Seither liest sich die Rechtslage der afrikanischen Flüchtlinge wie ein Boxkampf zwischen dem Netanyahu-Kabinett und dem Obersten Gerichtshof. 2012 verhängte die Regierung unbegrenzte Haft gegen "illegale Eindringlinge aus verfeindeten Staaten" wie dem Sudan, so formuliert es das Gesetz. Der Begriff bezog sich ursprünglich auf Palästinenser, die nach dem Unabhängigkeitskrieg in den neuen Staat Israel wollten. Er wurde erweitert auf afrikanische Flüchtlinge, die über Ägypten kamen. Der Oberste Gerichtshof kippte das Gesetz.

Verfassungswidrige Zustände

Das Innenministerium eröffnete darauf das Wüstengefängnis Holot, offiziell eine "offene Einrichtung", welche die bis zu 3000 Flüchtlinge untertags verlassen können - sie befinden sich aber inmitten der Wüste. Der Oberste Gerichtshof tagte erneut und urteilte, Holot müsse geschlossen werden; Haft fürAsylwerberseiverfassungswidrig.DieNetanyahu-Regierung ließ Holot bestehen und verringerte die Haftdauer auf zwanzig Monate, dann auf zwölf. Das Wüstengefängnis gibt es bis heute. "Haft ist ein Werkzeug, das jene, die hier sind, überzeugen soll, das Land zu verlassen als auch Migranten abschrecken soll, nach Israel zu kommen", schreibt die "Hotline for Refugees and Migrants". Asylwerber fürchten sich, bei den Behördenterminen zur Verlängerung des Aufenthaltsrechts inhaftiert zu werden.

Es ist diese rechtliche Schwebesituation für afrikanische Flüchtlinge, die nun Tausende über Uganda nach Europa treibt.
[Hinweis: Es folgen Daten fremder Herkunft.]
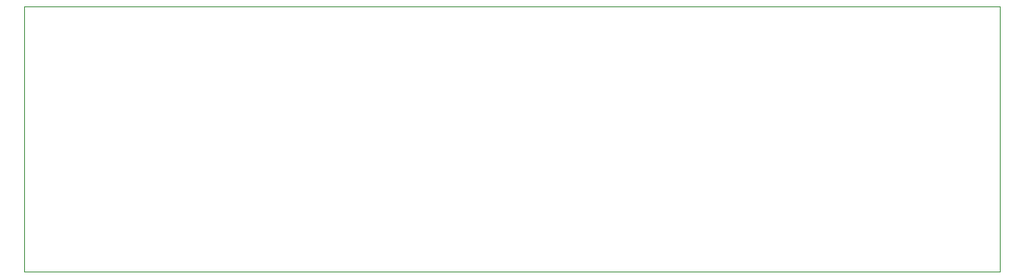
<source format=gko>
G75*
%MOIN*%
%OFA0B0*%
%FSLAX24Y24*%
%IPPOS*%
%LPD*%
%AMOC8*
5,1,8,0,0,1.08239X$1,22.5*
%
%ADD10C,0.0000*%
D10*
X000305Y000180D02*
X000305Y011176D01*
X040675Y011176D01*
X040675Y000180D01*
X000305Y000180D01*
M02*

</source>
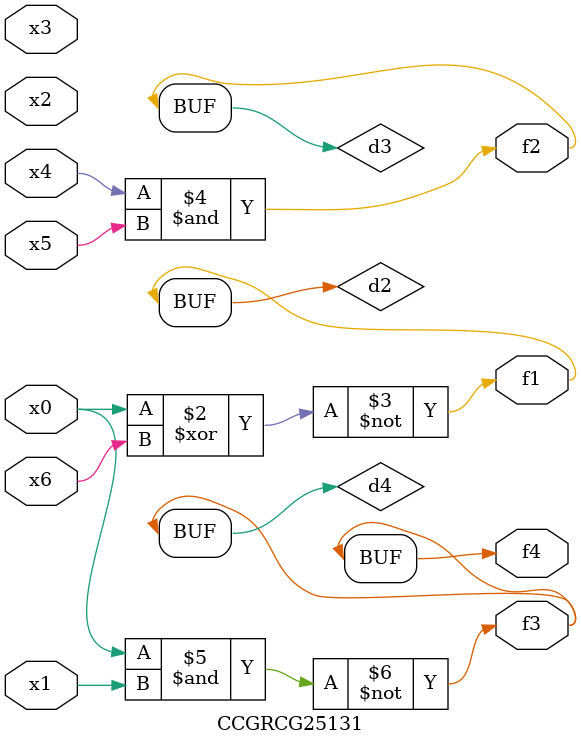
<source format=v>
module CCGRCG25131(
	input x0, x1, x2, x3, x4, x5, x6,
	output f1, f2, f3, f4
);

	wire d1, d2, d3, d4;

	nor (d1, x0);
	xnor (d2, x0, x6);
	and (d3, x4, x5);
	nand (d4, x0, x1);
	assign f1 = d2;
	assign f2 = d3;
	assign f3 = d4;
	assign f4 = d4;
endmodule

</source>
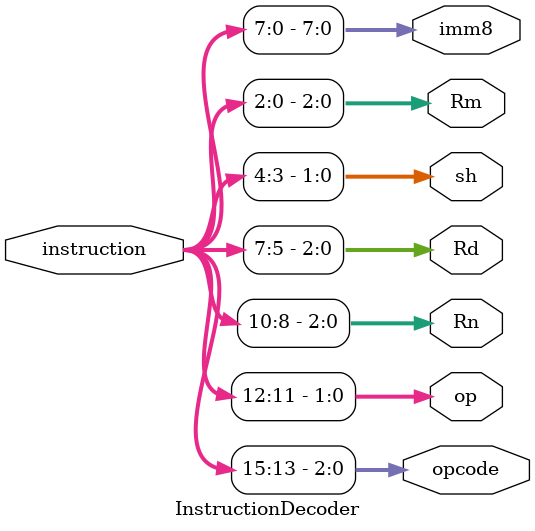
<source format=sv>

module InstructionDecoder(
    input [15:0] instruction,
    output reg [2:0] opcode,
    output reg [1:0] op,
    output reg [2:0] Rn,
    output reg [2:0] Rd,
    output reg [1:0] sh,
    output reg [2:0] Rm,
    output reg [7:0] imm8
);
    
    assign opcode = instruction[15:13];
    assign op = instruction[12:11];
    assign Rn = instruction[10:8];
    assign Rd = instruction[7:5];
    assign sh = instruction[4:3];
    assign Rm = instruction[2:0];
    assign imm8 = instruction[7:0];

endmodule

</source>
Sie hat aber eine lebendige Zivilgesellschaft in Israel geformt. Die "Hotline for Refugees and Migrants" bekämpft die Regierung seit Jahren juristisch, oft erfolgreich. Und sie berät, genauso wie Rechtsstudenten, Asylwerber. Die Organisation "Physicians for Human Rights" behandelt undokumentierte Migranten kostenlos, und seit fünf Jahren kümmert sich das Eritrean Women's Community Center auch um Folteropfer aus dem Sinai. Eritreische Frauen, die selbst geflüchtet sind, haben Kindergärten gegründet, um die Kinder ihrer Landsleute zu betreuen, wenn diese sich mit illegaler Arbeit durchschlagen. Und Hunderte israelische Aktivisten gehen für Flüchtlinge auf die Straße. Das African Refugee Development Center, eine Organisation, die informiert und Aufklärung betreibt, wird inzwischen von einem ehemaligen Asylwerber geleitet, Mutasim Ali aus Darfur. Er ist der einzige Sudanese, dem bislang der offizielle Flüchtlingsstatus in Israel zugesprochen wurde.